→ **Exercise objective**
Output the data verbatim, with nothing added or dropped.

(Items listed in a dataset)
★ ★ ★ ★
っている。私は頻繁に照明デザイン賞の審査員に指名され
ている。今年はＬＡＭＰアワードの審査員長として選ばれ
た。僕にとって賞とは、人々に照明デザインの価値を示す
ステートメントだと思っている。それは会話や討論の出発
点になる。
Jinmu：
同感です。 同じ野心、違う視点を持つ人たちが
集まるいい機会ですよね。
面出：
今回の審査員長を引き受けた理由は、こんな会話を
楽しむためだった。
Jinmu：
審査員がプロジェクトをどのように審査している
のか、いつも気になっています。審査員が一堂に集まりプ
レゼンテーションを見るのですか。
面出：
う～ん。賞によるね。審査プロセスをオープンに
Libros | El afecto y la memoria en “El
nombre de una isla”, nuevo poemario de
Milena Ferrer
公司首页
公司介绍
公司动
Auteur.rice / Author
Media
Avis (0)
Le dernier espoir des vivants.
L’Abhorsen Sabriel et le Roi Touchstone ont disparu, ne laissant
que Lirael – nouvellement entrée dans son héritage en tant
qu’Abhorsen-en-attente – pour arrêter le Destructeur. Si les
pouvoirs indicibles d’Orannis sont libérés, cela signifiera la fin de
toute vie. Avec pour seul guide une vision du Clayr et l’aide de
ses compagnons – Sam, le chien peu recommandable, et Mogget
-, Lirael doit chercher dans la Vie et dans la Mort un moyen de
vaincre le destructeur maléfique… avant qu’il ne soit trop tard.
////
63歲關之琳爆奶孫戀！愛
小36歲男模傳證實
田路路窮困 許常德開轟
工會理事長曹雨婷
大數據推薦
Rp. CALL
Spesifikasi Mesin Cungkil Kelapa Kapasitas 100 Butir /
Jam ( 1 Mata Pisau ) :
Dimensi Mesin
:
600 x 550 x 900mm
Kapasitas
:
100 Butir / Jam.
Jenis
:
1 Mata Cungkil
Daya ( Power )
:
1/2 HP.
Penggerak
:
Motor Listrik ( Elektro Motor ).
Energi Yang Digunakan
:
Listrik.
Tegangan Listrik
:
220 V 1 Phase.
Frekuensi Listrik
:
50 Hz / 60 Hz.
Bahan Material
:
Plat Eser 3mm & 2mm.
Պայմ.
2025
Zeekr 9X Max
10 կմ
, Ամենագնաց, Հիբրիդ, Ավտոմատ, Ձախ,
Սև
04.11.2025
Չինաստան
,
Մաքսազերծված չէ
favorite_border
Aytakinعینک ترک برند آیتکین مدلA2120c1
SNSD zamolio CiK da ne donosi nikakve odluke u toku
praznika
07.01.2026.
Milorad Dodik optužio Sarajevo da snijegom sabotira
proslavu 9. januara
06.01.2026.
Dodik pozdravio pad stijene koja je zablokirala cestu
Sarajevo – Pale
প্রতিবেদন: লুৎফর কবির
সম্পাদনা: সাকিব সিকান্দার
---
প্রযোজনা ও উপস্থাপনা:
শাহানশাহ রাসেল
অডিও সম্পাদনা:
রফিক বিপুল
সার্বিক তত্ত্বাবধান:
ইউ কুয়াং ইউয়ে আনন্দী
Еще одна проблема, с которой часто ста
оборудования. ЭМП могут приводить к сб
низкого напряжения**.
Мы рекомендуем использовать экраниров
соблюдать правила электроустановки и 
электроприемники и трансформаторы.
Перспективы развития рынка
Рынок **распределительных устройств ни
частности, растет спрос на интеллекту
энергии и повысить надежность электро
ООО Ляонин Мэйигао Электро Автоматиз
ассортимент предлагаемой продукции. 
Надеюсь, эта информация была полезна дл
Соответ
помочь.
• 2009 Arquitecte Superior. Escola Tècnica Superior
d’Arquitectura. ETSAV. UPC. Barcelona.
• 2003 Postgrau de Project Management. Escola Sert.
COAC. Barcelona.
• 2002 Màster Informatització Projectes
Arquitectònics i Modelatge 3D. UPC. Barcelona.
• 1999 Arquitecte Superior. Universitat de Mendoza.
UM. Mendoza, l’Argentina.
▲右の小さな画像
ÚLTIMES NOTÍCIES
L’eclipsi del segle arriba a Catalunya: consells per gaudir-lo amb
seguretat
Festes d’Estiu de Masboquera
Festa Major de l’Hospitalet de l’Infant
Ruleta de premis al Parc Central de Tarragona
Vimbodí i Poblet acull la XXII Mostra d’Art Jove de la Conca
★ ★ ★ ★
→ **The completed task**
っている。私は頻繁に照明デザイン賞の審査員に指名され
ている。今年はＬＡＭＰアワードの審査員長として選ばれ
た。僕にとって賞とは、人々に照明デザインの価値を示す
ステートメントだと思っている。それは会話や討論の出発
点になる。
Jinmu：
同感です。 同じ野心、違う視点を持つ人たちが
集まるいい機会ですよね。
面出：
今回の審査員長を引き受けた理由は、こんな会話を
楽しむためだった。
Jinmu：
審査員がプロジェクトをどのように審査している
のか、いつも気になっています。審査員が一堂に集まりプ
レゼンテーションを見るのですか。
面出：
う～ん。賞によるね。審査プロセスをオープンに
Libros | El afecto y la memoria en “El
nombre de una isla”, nuevo poemario de
Milena Ferrer
公司首页
公司介绍
公司动
Auteur.rice / Author
Media
Avis (0)
Le dernier espoir des vivants.
L’Abhorsen Sabriel et le Roi Touchstone ont disparu, ne laissant
que Lirael – nouvellement entrée dans son héritage en tant
qu’Abhorsen-en-attente – pour arrêter le Destructeur. Si les
pouvoirs indicibles d’Orannis sont libérés, cela signifiera la fin de
toute vie. Avec pour seul guide une vision du Clayr et l’aide de
ses compagnons – Sam, le chien peu recommandable, et Mogget
-, Lirael doit chercher dans la Vie et dans la Mort un moyen de
vaincre le destructeur maléfique… avant qu’il ne soit trop tard.
////
63歲關之琳爆奶孫戀！愛
小36歲男模傳證實
田路路窮困 許常德開轟
工會理事長曹雨婷
大數據推薦
Rp. CALL
Spesifikasi Mesin Cungkil Kelapa Kapasitas 100 Butir /
Jam ( 1 Mata Pisau ) :
Dimensi Mesin
:
600 x 550 x 900mm
Kapasitas
:
100 Butir / Jam.
Jenis
:
1 Mata Cungkil
Daya ( Power )
:
1/2 HP.
Penggerak
:
Motor Listrik ( Elektro Motor ).
Energi Yang Digunakan
:
Listrik.
Tegangan Listrik
:
220 V 1 Phase.
Frekuensi Listrik
:
50 Hz / 60 Hz.
Bahan Material
:
Plat Eser 3mm & 2mm.
Պայմ.
2025
Zeekr 9X Max
10 կմ
, Ամենագնաց, Հիբրիդ, Ավտոմատ, Ձախ,
Սև
04.11.2025
Չինաստան
,
Մաքսազերծված չէ
favorite_border
Aytakinعینک ترک برند آیتکین مدلA2120c1
SNSD zamolio CiK da ne donosi nikakve odluke u toku
praznika
07.01.2026.
Milorad Dodik optužio Sarajevo da snijegom sabotira
proslavu 9. januara
06.01.2026.
Dodik pozdravio pad stijene koja je zablokirala cestu
Sarajevo – Pale
প্রতিবেদন: লুৎফর কবির
সম্পাদনা: সাকিব সিকান্দার
---
প্রযোজনা ও উপস্থাপনা:
শাহানশাহ রাসেল
অডিও সম্পাদনা:
রফিক বিপুল
সার্বিক তত্ত্বাবধান:
ইউ কুয়াং ইউয়ে আনন্দী
Еще одна проблема, с которой часто ста
оборудования. ЭМП могут приводить к сб
низкого напряжения**.
Мы рекомендуем использовать экраниров
соблюдать правила электроустановки и 
электроприемники и трансформаторы.
Перспективы развития рынка
Рынок **распределительных устройств ни
частности, растет спрос на интеллекту
энергии и повысить надежность электро
ООО Ляонин Мэйигао Электро Автоматиз
ассортимент предлагаемой продукции. 
Надеюсь, эта информация была полезна дл
Соответ
помочь.
• 2009 Arquitecte Superior. Escola Tècnica Superior
d’Arquitectura. ETSAV. UPC. Barcelona.
• 2003 Postgrau de Project Management. Escola Sert.
COAC. Barcelona.
• 2002 Màster Informatització Projectes
Arquitectònics i Modelatge 3D. UPC. Barcelona.
• 1999 Arquitecte Superior. Universitat de Mendoza.
UM. Mendoza, l’Argentina.
▲右の小さな画像
ÚLTIMES NOTÍCIES
L’eclipsi del segle arriba a Catalunya: consells per gaudir-lo amb
seguretat
Festes d’Estiu de Masboquera
Festa Major de l’Hospitalet de l’Infant
Ruleta de premis al Parc Central de Tarragona
Vimbodí i Poblet acull la XXII Mostra d’Art Jove de la Conca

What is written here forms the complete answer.